In GAF without named coordinates, the alignment gets reversed to:
S0R3928687/2 150 0 150 + >1845499>1845500>1845546>1845547>1845546>1845547>1845546>1845548>1845548 160 24 139 135 150 60 AS:i:136 bq:Z:OOORRPRRPRTTPVMUVUVFVVVVVVTVUVVTUSVVUUUVVTSLPSSP/NPUNAT/V/RPVPTPSPNMNT/NPPPPTT<TKOPOPOONOAPNPPPNLAPP/PPO<KJ/HM/NPPPLELPONOP//PLLP/PPPPKP/OPHP/PPPO//QO cs:Z::55*CT:59-:21+AGAAGAAGTTCCAA dv:f:0.1 fp:Z:S0R3928687/1 pd:b:1
The relevant subgraph is: nodes.pdf
Thank you. I'm sorry I didn't notice the update on the wiki. It can work without any issues when I used the GFA file with W lines. Now I construct index with vg autoindex for my actual data. I'm not sure how this will affect my data, but I don't think it will be worse.

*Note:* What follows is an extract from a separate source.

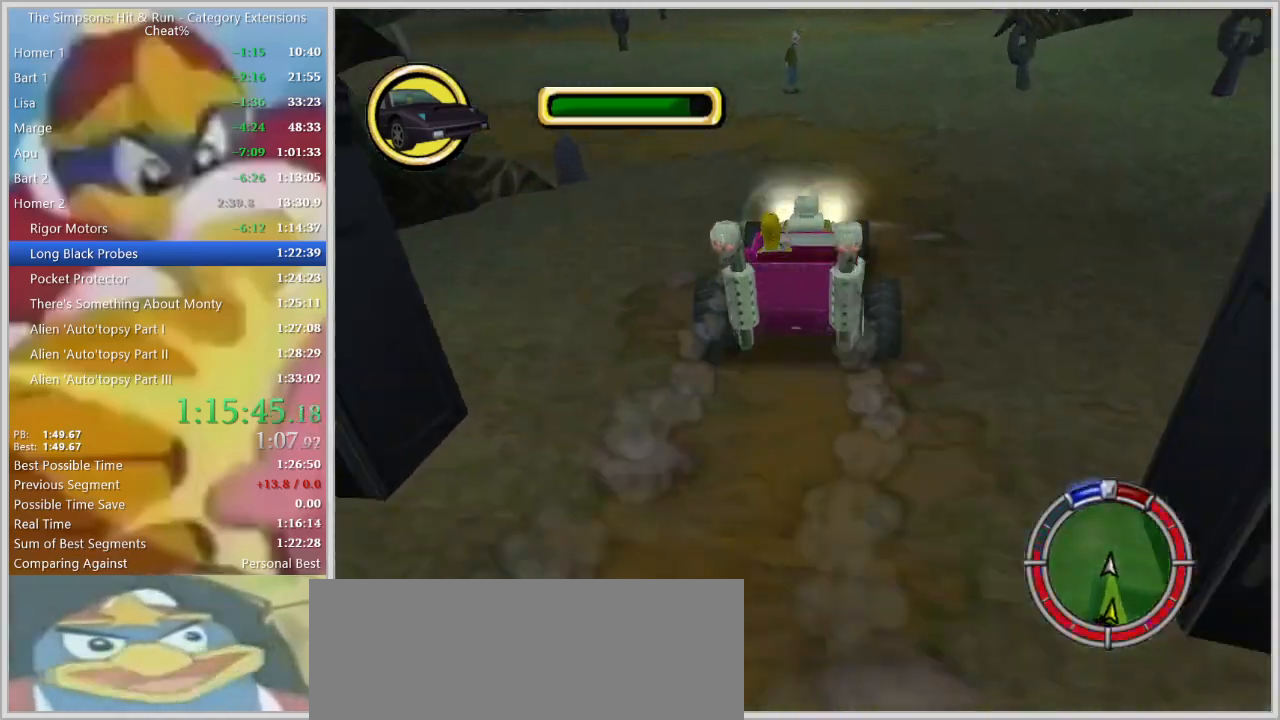
{"keys": [], "events": [[134, "d", "up"]]}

I have already constructed index for my actual data and vg giraffe performs better.
If you need to continue solving the exception in alignment_to_gaf(), I won't close this issue now.
@jltsiren I'll take a look at this. That subgraph looks terrible, it must be doing something Giraffe didn't expect.